Neste novo e belíssimo Another Year, o feliz casal Tom e Gerri (sim, é isso mesmo) serve como que de pêndulo entre diversas figuras a braços com vectores da infelicidade como a solidão, a decadência corporal ou a morte de entes queridos. Filme solene e de progressão lenta, narrativamente estruturado de acordo com as estações do ano, vemos nele como este casal serve de amparo, conselheiro, catalisador ou esperança àqueles que os rodeiam, sobretudo à estouvada Mary (extraordinária Leslie Manville, mais um dos grandes desempenhos que Leigh saca dos seus actores). Longe de indiferentes ou meros espectadores, Tom (grande Jim Broadbent) e Gerri (belíssima Ruth Sheen) vêem passar à sua frente todos os males do mundo, o que contribui para uma vertente solidária, para uma total placidez e para uma certeza absoluta da sua felicidade. A sua tarefa acaba por ser a de gerir a infelicidade dos que os rodeiam, conquanto estes o mereçam, servindo quase de paliativo para a sua insatisfação.
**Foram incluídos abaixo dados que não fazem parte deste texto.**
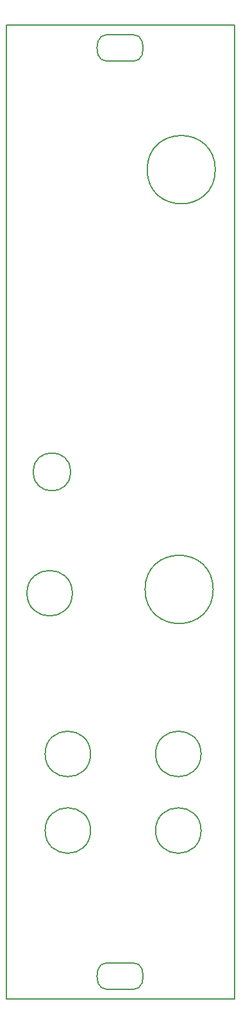
<source format=gbr>
%TF.GenerationSoftware,KiCad,Pcbnew,(5.1.10)-1*%
%TF.CreationDate,2021-09-13T17:23:51+02:00*%
%TF.ProjectId,panel,70616e65-6c2e-46b6-9963-61645f706362,rev?*%
%TF.SameCoordinates,Original*%
%TF.FileFunction,Profile,NP*%
%FSLAX46Y46*%
G04 Gerber Fmt 4.6, Leading zero omitted, Abs format (unit mm)*
G04 Created by KiCad (PCBNEW (5.1.10)-1) date 2021-09-13 17:23:51*
%MOMM*%
%LPD*%
G01*
G04 APERTURE LIST*
%TA.AperFunction,Profile*%
%ADD10C,0.200000*%
%TD*%
G04 APERTURE END LIST*
D10*
X32218600Y-149504600D02*
X32218600Y-21104600D01*
X62358600Y-149504600D02*
X32218600Y-149504600D01*
X62358600Y-21104600D02*
X62358600Y-149504600D01*
X48984599Y-22354600D02*
X45452600Y-22354600D01*
X44306605Y-23197601D02*
G75*
G02*
X45452603Y-22354601I1145665J-356999D01*
G01*
X44306605Y-145597601D02*
G75*
G02*
X45452603Y-144754601I1145665J-356999D01*
G01*
X50130598Y-145597602D02*
G75*
G02*
X50130597Y-147411600I-2911998J-906998D01*
G01*
X50130596Y-147411600D02*
G75*
G02*
X48984596Y-148254600I-1145666J357000D01*
G01*
X45452605Y-148254601D02*
G75*
G02*
X44306603Y-147411601I-335J1200001D01*
G01*
X44306602Y-147411599D02*
G75*
G02*
X44306602Y-145597601I2911998J906999D01*
G01*
X32218600Y-21104600D02*
X62358600Y-21104600D01*
X57918600Y-127304600D02*
G75*
G03*
X57918600Y-127304600I-3000000J0D01*
G01*
X40718600Y-80004600D02*
G75*
G03*
X40718600Y-80004600I-2500000J0D01*
G01*
X57918600Y-117204601D02*
G75*
G03*
X57918600Y-117204601I-3000000J0D01*
G01*
X45452605Y-25854601D02*
G75*
G02*
X44306603Y-25011601I-335J1200001D01*
G01*
X48984599Y-144754600D02*
X45452600Y-144754600D01*
X40918600Y-96004600D02*
G75*
G03*
X40918600Y-96004600I-3000000J0D01*
G01*
X48984596Y-22354600D02*
G75*
G02*
X50130596Y-23197600I334J-1200000D01*
G01*
X50130598Y-23197602D02*
G75*
G02*
X50130597Y-25011600I-2911998J-906998D01*
G01*
X50130596Y-25011600D02*
G75*
G02*
X48984596Y-25854600I-1145666J357000D01*
G01*
X48984596Y-144754600D02*
G75*
G02*
X50130596Y-145597600I334J-1200000D01*
G01*
X59518600Y-95504600D02*
G75*
G03*
X59518600Y-95504600I-4500000J0D01*
G01*
X45452600Y-148254600D02*
X48984599Y-148254600D01*
X43318600Y-127304600D02*
G75*
G03*
X43318600Y-127304600I-3000000J0D01*
G01*
X59797600Y-40148600D02*
G75*
G03*
X59797600Y-40148600I-4500000J0D01*
G01*
X43318600Y-117204601D02*
G75*
G03*
X43318600Y-117204601I-3000000J0D01*
G01*
X45452600Y-25854600D02*
X48984599Y-25854600D01*
X44306602Y-25011599D02*
G75*
G02*
X44306602Y-23197601I2911998J906999D01*
G01*
M02*

</source>
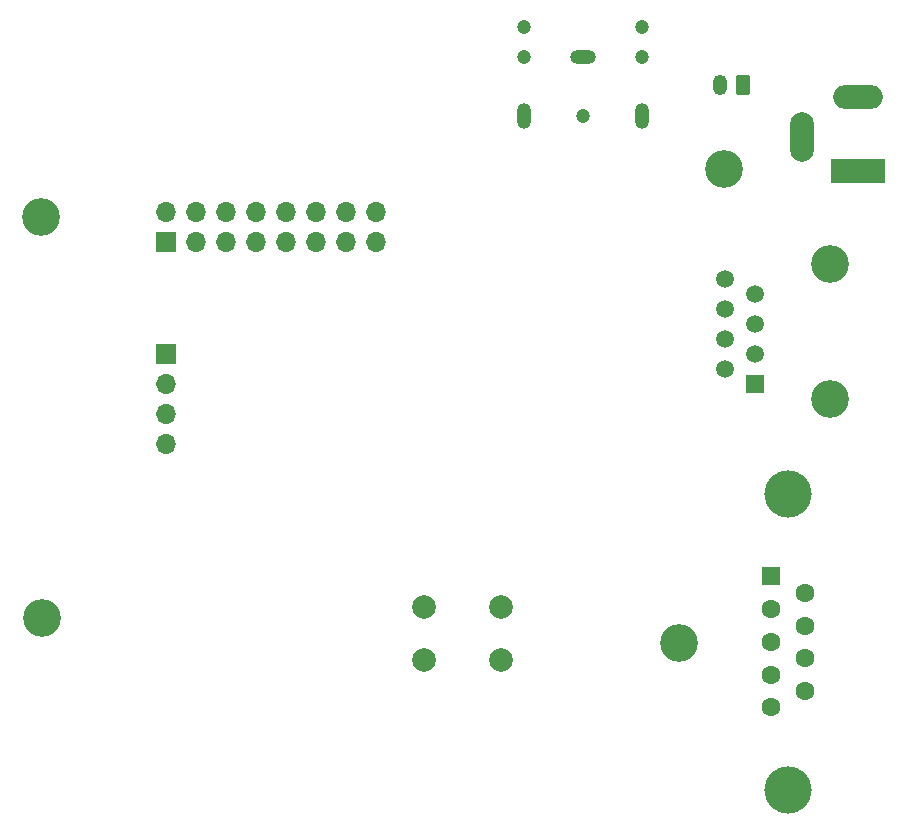
<source format=gbr>
%TF.GenerationSoftware,KiCad,Pcbnew,8.0.1*%
%TF.CreationDate,2024-05-29T14:30:23+02:00*%
%TF.ProjectId,CorntrolHub,436f726e-7472-46f6-9c48-75622e6b6963,rev?*%
%TF.SameCoordinates,Original*%
%TF.FileFunction,Soldermask,Bot*%
%TF.FilePolarity,Negative*%
%FSLAX46Y46*%
G04 Gerber Fmt 4.6, Leading zero omitted, Abs format (unit mm)*
G04 Created by KiCad (PCBNEW 8.0.1) date 2024-05-29 14:30:23*
%MOMM*%
%LPD*%
G01*
G04 APERTURE LIST*
G04 Aperture macros list*
%AMRoundRect*
0 Rectangle with rounded corners*
0 $1 Rounding radius*
0 $2 $3 $4 $5 $6 $7 $8 $9 X,Y pos of 4 corners*
0 Add a 4 corners polygon primitive as box body*
4,1,4,$2,$3,$4,$5,$6,$7,$8,$9,$2,$3,0*
0 Add four circle primitives for the rounded corners*
1,1,$1+$1,$2,$3*
1,1,$1+$1,$4,$5*
1,1,$1+$1,$6,$7*
1,1,$1+$1,$8,$9*
0 Add four rect primitives between the rounded corners*
20,1,$1+$1,$2,$3,$4,$5,0*
20,1,$1+$1,$4,$5,$6,$7,0*
20,1,$1+$1,$6,$7,$8,$9,0*
20,1,$1+$1,$8,$9,$2,$3,0*%
G04 Aperture macros list end*
%ADD10C,3.200000*%
%ADD11R,1.700000X1.700000*%
%ADD12O,1.700000X1.700000*%
%ADD13R,1.500000X1.500000*%
%ADD14C,1.500000*%
%ADD15RoundRect,0.250000X0.350000X0.625000X-0.350000X0.625000X-0.350000X-0.625000X0.350000X-0.625000X0*%
%ADD16O,1.200000X1.750000*%
%ADD17C,4.000000*%
%ADD18R,1.600000X1.600000*%
%ADD19C,1.600000*%
%ADD20C,1.200000*%
%ADD21O,1.200000X2.200000*%
%ADD22O,2.200000X1.200000*%
%ADD23C,2.000000*%
%ADD24R,4.600000X2.000000*%
%ADD25O,4.200000X2.000000*%
%ADD26O,2.000000X4.200000*%
G04 APERTURE END LIST*
D10*
%TO.C,REF\u002A\u002A*%
X163500000Y-112100000D03*
%TD*%
D11*
%TO.C,J6*%
X120060000Y-87660000D03*
D12*
X120060000Y-90200000D03*
X120060000Y-92740000D03*
X120060000Y-95280000D03*
%TD*%
D10*
%TO.C,J9*%
X176250000Y-91507500D03*
X176250000Y-80077500D03*
D13*
X169900000Y-90237500D03*
D14*
X167360000Y-88967500D03*
X169900000Y-87697500D03*
X167360000Y-86427500D03*
X169900000Y-85157500D03*
X167360000Y-83887500D03*
X169900000Y-82617500D03*
X167360000Y-81347500D03*
%TD*%
D15*
%TO.C,BT1*%
X168890331Y-64905000D03*
D16*
X166890331Y-64905000D03*
%TD*%
D17*
%TO.C,J7*%
X172680000Y-124545000D03*
X172680000Y-99545000D03*
D18*
X171260000Y-106505000D03*
D19*
X171260000Y-109275000D03*
X171260000Y-112045000D03*
X171260000Y-114815000D03*
X171260000Y-117585000D03*
X174100000Y-107890000D03*
X174100000Y-110660000D03*
X174100000Y-113430000D03*
X174100000Y-116200000D03*
%TD*%
D10*
%TO.C,REF\u002A\u002A*%
X167300000Y-72000000D03*
%TD*%
D20*
%TO.C,J10*%
X160300000Y-62500000D03*
X160300000Y-60000000D03*
X155300000Y-67500000D03*
X150300000Y-62500000D03*
X150300000Y-60000000D03*
D21*
X160300000Y-67500000D03*
D22*
X155300000Y-62500000D03*
D21*
X150300000Y-67500000D03*
%TD*%
D23*
%TO.C,SW1*%
X148350000Y-113550000D03*
X141850000Y-113550000D03*
X148350000Y-109050000D03*
X141850000Y-109050000D03*
%TD*%
D11*
%TO.C,J8*%
X120060000Y-78200000D03*
D12*
X120060000Y-75660000D03*
X122600000Y-78200000D03*
X122600000Y-75660000D03*
X125140000Y-78200000D03*
X125140000Y-75660000D03*
X127680000Y-78200000D03*
X127680000Y-75660000D03*
X130220000Y-78200000D03*
X130220000Y-75660000D03*
X132760000Y-78200000D03*
X132760000Y-75660000D03*
X135300000Y-78200000D03*
X135300000Y-75660000D03*
X137840000Y-78200000D03*
X137840000Y-75660000D03*
%TD*%
D10*
%TO.C,REF\u002A\u002A*%
X109400000Y-76100000D03*
%TD*%
%TO.C,REF\u002A\u002A*%
X109500000Y-110000000D03*
%TD*%
D24*
%TO.C,J12*%
X178640331Y-72205000D03*
D25*
X178640331Y-65905000D03*
D26*
X173840331Y-69305000D03*
%TD*%
M02*

</source>
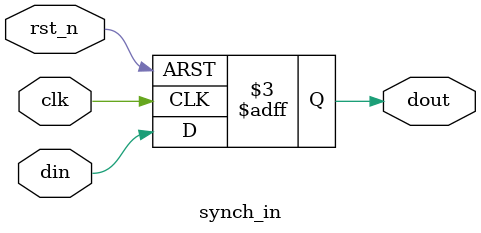
<source format=v>
module synch_in (
  input   wire          clk,
  input   wire          rst_n,
  input   wire          din,
  output  reg           dout
);

always @(posedge clk or negedge rst_n)
begin
  if (~rst_n)
    dout <= 0;
  else
  begin
    dout <= din;
  end
end

endmodule

</source>
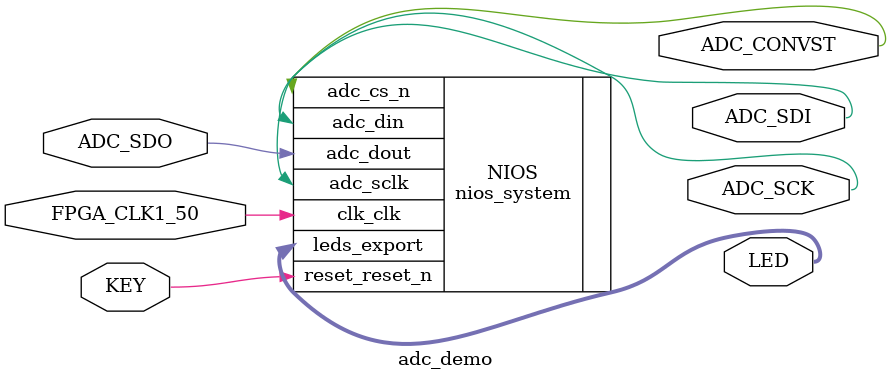
<source format=v>


module adc_demo (FPGA_CLK1_50, KEY, LED, ADC_SCK,
						ADC_CONVST, ADC_SDO, ADC_SDI);
	input FPGA_CLK1_50;
	input [0:0] KEY;
	output [7:0] LED;
	input ADC_SDO;
	output ADC_SCK, ADC_CONVST, ADC_SDI;
	nios_system NIOS (
		.clk_clk (FPGA_CLK1_50),
		.reset_reset_n (KEY[0]),
		.leds_export (LED),
		.adc_sclk (ADC_SCK),
		.adc_cs_n (ADC_CONVST),
		.adc_dout (ADC_SDO),
		.adc_din (ADC_SDI)
	);
endmodule

</source>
O cinema de Mike Leigh está longe de ter, nos tempos que correm, uma qualquer inovação estética ou urgência de actualidade. Como, por exemplo, o de Woody Allen, tem a fluência do hábito e a facilidade da prática. Mas a diferença fundamental entre o britânico e o nova-iorquino é que enquanto o segundo se deixou prender na rotina, o primeiro, na harmonia dos seus objectos, nas diferentes pequenas mutações formais, na humanidade que destila nas suas personagens e nas narrativas que vai acrescentando ao seu tecido contínuo, consegue aqui mais um exemplo de vitalidade invejável. Aqui, por exemplo, é curioso que enquanto a Primavera e o Verão replicam as cores de Happy Go Lucky, mais alegres e solarengas, o Outono e o Inverno aproximam-se, cromaticamente, dos tons cinzentos e sombrios dos filmes da década. Quem sabe se, baseados nisto, poderemos ver no circulo perfeito de Another Year uma súmula da carreira do cineasta.